:: TASK DIRECTIONS ::
Lines below starting with the line with "focal_mm: 8.67" and going on through the line with "tilt_deg: -7.4" must be output exactly; the rest of the records must be left out.

:: GIVEN RECORDS ::
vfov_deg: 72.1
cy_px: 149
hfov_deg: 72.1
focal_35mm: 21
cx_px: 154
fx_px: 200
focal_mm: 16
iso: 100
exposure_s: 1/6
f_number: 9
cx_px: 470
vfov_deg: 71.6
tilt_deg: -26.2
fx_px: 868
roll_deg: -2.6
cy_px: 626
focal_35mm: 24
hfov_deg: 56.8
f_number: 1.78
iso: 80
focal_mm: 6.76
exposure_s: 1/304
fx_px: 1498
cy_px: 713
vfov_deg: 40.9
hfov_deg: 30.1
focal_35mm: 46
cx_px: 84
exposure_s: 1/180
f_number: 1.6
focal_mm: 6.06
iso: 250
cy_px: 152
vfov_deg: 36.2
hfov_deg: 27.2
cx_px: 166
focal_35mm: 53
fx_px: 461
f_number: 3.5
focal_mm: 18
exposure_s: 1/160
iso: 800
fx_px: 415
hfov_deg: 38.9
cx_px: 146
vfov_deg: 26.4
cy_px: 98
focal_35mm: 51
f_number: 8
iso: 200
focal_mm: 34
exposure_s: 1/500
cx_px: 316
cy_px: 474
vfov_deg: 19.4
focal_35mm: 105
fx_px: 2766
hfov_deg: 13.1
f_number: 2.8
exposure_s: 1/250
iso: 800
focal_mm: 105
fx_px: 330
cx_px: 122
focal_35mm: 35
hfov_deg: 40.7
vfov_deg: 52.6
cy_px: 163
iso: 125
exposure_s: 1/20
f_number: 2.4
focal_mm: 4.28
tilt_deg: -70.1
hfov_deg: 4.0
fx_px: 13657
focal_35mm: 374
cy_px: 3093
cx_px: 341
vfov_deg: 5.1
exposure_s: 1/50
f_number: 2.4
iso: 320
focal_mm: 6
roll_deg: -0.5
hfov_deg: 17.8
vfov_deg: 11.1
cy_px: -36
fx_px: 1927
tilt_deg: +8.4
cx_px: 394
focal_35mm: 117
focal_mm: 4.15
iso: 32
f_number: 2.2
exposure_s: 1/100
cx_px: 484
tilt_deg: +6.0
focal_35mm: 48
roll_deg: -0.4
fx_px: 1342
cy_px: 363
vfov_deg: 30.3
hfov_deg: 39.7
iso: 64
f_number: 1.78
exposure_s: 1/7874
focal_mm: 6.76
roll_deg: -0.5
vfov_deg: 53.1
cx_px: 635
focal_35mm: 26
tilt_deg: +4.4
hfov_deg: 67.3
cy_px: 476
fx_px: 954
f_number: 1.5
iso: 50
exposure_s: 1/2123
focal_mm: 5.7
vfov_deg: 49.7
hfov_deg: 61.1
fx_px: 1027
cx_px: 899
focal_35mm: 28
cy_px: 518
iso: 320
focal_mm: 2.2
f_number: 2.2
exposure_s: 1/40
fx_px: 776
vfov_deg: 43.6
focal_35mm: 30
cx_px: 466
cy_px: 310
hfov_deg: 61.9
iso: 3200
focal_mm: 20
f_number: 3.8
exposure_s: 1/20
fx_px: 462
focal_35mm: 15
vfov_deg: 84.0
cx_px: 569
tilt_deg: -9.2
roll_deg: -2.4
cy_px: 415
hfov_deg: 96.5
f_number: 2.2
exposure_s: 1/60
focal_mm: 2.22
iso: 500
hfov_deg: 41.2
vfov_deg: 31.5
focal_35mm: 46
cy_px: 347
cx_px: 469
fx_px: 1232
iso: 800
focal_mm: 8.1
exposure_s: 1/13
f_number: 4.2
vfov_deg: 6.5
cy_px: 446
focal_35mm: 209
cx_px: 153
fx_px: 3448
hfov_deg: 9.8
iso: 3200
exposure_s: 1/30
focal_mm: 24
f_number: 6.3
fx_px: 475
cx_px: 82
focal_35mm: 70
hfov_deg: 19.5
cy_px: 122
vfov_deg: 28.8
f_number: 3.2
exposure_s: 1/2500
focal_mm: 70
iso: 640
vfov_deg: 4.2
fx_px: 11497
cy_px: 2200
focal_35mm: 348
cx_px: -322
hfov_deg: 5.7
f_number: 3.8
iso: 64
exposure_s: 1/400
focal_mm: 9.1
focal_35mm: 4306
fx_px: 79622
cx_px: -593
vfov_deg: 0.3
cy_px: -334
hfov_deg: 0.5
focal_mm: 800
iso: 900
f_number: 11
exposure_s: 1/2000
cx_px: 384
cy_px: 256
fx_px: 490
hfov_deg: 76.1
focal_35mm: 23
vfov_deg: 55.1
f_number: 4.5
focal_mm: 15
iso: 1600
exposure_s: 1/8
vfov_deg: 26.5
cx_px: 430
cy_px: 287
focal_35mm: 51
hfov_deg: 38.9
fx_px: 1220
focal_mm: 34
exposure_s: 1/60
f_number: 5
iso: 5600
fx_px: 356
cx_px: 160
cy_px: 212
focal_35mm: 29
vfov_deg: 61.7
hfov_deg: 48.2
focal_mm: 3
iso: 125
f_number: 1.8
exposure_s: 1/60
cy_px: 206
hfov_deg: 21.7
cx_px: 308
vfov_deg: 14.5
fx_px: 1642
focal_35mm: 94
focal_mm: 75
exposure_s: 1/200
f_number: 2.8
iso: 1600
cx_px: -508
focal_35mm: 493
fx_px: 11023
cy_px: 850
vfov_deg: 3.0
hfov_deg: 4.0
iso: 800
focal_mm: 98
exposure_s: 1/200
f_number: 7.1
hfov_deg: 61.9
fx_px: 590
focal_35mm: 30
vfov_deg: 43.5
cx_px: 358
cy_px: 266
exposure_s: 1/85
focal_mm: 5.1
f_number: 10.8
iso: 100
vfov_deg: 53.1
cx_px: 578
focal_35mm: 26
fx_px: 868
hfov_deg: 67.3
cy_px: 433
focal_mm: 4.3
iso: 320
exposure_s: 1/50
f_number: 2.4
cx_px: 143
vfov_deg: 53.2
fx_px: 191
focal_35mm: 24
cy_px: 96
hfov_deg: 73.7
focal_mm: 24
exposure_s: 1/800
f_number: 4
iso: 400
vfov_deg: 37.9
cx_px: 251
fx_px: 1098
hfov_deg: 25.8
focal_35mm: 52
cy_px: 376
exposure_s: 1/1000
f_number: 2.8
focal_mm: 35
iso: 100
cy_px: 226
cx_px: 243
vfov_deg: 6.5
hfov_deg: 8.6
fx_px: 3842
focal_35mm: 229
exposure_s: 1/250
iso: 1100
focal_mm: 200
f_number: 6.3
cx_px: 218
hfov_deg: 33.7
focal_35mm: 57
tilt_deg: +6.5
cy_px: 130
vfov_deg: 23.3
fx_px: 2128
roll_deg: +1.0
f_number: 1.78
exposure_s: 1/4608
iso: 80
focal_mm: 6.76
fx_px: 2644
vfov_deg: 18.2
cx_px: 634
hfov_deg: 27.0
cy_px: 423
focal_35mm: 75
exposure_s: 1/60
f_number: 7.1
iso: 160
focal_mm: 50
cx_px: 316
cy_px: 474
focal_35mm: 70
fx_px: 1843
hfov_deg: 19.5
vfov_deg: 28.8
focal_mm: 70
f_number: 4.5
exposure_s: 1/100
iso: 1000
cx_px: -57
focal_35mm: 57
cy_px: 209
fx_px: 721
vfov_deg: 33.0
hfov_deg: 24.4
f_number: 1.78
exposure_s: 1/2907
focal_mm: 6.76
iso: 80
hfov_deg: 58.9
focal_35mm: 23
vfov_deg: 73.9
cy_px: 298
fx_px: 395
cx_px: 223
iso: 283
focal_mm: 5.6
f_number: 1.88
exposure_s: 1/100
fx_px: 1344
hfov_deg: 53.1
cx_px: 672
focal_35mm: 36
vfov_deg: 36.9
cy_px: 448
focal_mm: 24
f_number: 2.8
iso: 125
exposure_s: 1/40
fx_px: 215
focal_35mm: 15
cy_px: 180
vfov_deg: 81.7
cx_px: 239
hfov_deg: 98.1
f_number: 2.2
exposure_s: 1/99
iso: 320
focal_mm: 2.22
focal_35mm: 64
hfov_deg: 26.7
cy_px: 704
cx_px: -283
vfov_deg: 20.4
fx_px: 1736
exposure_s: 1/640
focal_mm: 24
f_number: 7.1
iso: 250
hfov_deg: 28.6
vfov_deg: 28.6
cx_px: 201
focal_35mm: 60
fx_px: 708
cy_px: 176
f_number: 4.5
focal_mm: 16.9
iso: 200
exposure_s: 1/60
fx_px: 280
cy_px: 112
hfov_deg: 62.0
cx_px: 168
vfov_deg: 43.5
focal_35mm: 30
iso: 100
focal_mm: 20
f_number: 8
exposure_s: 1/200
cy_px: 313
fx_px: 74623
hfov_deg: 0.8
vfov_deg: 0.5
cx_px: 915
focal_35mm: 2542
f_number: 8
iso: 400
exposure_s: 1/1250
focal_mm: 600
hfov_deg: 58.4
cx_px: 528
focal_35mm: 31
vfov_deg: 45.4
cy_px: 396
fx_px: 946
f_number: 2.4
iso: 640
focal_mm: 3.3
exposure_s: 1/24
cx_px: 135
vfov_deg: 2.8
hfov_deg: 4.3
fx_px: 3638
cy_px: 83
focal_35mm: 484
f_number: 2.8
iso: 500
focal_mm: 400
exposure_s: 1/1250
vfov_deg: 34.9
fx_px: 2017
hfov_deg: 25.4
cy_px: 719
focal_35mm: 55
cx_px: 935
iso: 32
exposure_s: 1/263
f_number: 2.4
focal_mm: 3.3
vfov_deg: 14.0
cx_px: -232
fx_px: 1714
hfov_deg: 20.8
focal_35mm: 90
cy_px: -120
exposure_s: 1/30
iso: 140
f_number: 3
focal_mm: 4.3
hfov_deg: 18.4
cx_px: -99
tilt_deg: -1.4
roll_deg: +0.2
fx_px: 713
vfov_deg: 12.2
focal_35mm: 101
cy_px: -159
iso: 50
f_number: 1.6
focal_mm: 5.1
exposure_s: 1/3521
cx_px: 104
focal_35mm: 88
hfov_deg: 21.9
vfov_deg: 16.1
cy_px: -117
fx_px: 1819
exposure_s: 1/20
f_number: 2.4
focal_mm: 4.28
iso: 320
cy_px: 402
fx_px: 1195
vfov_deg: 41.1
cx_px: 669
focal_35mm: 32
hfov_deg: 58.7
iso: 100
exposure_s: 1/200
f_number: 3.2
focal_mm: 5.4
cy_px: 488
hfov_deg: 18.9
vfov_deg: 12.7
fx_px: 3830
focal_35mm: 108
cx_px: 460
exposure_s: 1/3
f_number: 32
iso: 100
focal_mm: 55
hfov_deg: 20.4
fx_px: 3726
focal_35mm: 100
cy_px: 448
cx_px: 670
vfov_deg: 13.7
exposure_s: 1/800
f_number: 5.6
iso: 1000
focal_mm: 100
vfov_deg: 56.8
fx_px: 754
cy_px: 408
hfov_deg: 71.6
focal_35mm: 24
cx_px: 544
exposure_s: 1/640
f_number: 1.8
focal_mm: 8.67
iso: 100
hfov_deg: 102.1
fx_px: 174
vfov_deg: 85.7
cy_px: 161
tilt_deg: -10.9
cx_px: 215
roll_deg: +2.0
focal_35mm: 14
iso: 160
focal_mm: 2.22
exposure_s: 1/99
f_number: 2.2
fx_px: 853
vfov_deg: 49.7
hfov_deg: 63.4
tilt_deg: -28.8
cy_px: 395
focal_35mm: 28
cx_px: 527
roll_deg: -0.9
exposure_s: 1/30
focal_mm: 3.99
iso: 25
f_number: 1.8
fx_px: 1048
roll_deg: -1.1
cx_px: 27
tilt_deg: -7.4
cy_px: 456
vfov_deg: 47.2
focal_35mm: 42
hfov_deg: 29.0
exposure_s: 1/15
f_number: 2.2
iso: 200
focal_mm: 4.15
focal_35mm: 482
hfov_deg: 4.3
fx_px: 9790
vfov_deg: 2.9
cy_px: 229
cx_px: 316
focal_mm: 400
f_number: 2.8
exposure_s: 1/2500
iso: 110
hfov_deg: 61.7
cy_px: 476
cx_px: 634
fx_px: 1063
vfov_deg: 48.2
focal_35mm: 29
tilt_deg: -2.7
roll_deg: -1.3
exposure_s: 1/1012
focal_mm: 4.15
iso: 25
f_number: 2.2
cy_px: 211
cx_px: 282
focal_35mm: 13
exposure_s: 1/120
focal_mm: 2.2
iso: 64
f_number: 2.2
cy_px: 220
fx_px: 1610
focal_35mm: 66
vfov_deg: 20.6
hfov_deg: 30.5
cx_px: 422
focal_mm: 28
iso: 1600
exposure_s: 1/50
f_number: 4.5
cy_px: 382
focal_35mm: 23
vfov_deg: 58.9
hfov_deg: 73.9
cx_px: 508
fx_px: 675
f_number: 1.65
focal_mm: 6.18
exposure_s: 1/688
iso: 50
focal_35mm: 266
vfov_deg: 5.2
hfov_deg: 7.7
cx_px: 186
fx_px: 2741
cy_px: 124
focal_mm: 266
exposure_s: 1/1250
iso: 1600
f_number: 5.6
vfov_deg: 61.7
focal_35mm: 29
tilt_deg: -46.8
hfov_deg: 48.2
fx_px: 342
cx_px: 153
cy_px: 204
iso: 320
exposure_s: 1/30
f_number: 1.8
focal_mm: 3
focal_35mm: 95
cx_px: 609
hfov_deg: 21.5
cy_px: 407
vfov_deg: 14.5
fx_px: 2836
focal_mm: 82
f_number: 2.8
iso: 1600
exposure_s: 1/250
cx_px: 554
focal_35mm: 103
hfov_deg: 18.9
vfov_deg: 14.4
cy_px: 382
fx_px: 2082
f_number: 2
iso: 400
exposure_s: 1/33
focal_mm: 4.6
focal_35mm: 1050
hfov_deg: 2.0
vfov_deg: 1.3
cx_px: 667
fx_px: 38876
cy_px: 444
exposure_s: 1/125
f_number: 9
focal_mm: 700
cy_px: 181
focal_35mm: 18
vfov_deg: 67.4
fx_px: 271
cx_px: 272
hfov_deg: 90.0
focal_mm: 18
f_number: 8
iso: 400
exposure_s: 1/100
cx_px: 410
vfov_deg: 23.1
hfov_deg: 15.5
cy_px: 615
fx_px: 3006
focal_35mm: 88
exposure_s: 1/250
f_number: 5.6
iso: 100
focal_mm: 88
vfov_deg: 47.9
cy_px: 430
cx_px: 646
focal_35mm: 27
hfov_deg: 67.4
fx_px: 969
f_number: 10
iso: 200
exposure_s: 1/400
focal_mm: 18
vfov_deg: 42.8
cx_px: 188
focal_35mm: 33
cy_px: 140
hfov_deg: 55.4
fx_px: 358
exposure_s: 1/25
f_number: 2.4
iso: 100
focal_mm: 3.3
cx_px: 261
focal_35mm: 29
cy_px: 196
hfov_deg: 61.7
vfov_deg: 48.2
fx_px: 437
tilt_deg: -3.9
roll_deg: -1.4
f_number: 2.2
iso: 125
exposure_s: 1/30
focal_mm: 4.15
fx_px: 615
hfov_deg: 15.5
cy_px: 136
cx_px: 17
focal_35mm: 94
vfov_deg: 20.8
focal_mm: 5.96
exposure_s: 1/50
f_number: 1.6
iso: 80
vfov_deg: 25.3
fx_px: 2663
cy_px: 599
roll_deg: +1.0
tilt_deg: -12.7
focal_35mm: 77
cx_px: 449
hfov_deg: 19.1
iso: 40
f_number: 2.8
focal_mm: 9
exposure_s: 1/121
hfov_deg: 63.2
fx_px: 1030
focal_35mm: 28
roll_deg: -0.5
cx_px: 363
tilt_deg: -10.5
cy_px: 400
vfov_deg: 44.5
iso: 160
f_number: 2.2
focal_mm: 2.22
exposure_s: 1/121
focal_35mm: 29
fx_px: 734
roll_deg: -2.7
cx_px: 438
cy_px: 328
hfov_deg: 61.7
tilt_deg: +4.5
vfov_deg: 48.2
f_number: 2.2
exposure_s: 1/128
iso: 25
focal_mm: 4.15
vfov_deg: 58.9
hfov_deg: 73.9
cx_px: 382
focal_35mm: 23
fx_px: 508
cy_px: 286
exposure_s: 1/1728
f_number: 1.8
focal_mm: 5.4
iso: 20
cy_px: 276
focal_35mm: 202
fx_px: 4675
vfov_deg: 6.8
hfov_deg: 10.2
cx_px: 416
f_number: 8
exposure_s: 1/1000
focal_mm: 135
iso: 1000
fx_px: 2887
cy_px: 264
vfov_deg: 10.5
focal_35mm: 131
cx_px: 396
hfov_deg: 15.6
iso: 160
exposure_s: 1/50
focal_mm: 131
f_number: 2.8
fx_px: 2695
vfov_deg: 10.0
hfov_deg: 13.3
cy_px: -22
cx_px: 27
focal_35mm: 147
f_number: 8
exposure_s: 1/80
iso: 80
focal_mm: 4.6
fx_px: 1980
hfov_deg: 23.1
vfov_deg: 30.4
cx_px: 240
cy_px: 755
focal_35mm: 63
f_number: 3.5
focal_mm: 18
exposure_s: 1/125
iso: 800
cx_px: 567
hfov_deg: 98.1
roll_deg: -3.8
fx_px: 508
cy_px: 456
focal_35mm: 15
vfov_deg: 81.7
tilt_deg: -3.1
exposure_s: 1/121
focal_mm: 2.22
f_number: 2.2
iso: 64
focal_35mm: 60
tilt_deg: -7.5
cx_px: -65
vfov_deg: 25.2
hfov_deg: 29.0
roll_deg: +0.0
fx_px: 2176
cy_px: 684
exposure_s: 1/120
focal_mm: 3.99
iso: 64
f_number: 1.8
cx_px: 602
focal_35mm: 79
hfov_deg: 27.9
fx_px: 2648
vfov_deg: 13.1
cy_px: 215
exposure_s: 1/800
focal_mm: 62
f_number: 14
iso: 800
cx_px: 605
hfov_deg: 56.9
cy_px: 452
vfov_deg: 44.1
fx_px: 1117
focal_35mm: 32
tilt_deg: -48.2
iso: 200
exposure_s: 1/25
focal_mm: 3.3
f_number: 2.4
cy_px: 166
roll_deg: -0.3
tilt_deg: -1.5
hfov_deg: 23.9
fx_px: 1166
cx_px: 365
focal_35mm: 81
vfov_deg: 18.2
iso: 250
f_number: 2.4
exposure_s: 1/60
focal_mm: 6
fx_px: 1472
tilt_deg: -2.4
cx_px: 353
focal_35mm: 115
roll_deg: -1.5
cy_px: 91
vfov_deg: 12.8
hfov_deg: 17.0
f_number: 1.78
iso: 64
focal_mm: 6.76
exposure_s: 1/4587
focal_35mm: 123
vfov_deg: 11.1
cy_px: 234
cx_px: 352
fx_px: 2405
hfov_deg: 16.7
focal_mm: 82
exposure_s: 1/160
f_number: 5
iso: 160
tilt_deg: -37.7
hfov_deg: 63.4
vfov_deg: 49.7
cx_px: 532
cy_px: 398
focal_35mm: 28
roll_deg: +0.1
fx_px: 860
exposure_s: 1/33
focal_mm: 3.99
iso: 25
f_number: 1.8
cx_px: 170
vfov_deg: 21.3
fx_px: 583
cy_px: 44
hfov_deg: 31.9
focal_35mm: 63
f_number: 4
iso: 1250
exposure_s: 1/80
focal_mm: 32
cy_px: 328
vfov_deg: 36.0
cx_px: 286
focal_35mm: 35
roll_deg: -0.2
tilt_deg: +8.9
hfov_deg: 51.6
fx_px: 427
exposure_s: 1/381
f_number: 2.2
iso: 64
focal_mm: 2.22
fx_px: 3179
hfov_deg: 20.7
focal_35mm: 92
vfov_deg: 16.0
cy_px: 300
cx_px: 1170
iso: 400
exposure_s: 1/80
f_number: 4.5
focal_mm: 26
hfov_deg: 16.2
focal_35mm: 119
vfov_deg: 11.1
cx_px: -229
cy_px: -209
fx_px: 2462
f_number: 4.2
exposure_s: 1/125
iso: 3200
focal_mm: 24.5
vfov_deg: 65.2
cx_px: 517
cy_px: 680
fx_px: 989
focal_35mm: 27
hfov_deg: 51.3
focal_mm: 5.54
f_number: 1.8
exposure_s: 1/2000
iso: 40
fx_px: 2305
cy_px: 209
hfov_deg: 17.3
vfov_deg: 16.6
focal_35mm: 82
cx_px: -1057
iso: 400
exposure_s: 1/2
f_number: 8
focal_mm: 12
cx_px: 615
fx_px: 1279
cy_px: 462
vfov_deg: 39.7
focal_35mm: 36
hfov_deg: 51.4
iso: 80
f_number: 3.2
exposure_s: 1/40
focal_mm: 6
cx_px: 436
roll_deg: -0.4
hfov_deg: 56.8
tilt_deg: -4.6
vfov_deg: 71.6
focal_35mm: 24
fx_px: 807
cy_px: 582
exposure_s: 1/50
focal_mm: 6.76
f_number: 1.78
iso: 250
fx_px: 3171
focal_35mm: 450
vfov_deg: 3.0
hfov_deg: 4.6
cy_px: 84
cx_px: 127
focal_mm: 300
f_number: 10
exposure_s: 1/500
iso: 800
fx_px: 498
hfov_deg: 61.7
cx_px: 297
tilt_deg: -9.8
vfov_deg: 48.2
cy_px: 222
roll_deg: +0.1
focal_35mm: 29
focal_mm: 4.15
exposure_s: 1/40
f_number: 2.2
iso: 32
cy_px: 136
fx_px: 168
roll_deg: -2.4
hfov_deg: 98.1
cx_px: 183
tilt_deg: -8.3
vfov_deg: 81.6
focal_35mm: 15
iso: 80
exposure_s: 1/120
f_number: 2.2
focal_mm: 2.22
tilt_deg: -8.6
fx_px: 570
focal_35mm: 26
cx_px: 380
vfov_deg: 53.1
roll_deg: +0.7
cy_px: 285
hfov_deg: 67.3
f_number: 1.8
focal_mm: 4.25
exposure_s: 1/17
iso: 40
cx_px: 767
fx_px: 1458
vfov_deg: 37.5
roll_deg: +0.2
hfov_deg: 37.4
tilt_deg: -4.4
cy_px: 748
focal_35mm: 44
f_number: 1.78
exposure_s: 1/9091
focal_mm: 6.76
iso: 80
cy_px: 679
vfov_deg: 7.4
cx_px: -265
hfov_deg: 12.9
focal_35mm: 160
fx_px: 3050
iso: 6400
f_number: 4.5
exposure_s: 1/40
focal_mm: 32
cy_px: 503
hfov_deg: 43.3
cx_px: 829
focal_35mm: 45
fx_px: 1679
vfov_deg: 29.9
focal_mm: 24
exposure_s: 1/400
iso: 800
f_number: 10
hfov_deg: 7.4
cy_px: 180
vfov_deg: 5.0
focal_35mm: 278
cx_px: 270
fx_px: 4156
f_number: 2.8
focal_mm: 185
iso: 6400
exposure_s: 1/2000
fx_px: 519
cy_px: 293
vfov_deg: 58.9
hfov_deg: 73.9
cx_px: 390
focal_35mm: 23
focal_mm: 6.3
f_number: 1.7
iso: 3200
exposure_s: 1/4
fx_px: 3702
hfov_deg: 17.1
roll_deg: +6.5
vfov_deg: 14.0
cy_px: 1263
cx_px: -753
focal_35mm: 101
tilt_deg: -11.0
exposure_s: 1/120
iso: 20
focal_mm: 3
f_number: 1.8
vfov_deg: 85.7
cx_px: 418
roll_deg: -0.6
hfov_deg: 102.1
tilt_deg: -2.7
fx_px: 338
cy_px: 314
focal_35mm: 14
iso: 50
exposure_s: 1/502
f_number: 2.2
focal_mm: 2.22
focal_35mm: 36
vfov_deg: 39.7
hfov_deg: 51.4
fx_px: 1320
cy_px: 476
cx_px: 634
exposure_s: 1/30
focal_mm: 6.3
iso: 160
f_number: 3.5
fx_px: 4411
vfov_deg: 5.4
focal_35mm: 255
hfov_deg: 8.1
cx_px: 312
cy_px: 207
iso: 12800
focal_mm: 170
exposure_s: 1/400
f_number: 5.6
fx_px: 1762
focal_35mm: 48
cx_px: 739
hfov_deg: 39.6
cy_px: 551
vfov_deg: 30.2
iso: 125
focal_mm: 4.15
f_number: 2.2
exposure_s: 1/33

:: TASK OUTPUT ::
focal_mm: 8.67
iso: 100
hfov_deg: 102.1
fx_px: 174
vfov_deg: 85.7
cy_px: 161
tilt_deg: -10.9
cx_px: 215
roll_deg: +2.0
focal_35mm: 14
iso: 160
focal_mm: 2.22
exposure_s: 1/99
f_number: 2.2
fx_px: 853
vfov_deg: 49.7
hfov_deg: 63.4
tilt_deg: -28.8
cy_px: 395
focal_35mm: 28
cx_px: 527
roll_deg: -0.9
exposure_s: 1/30
focal_mm: 3.99
iso: 25
f_number: 1.8
fx_px: 1048
roll_deg: -1.1
cx_px: 27
tilt_deg: -7.4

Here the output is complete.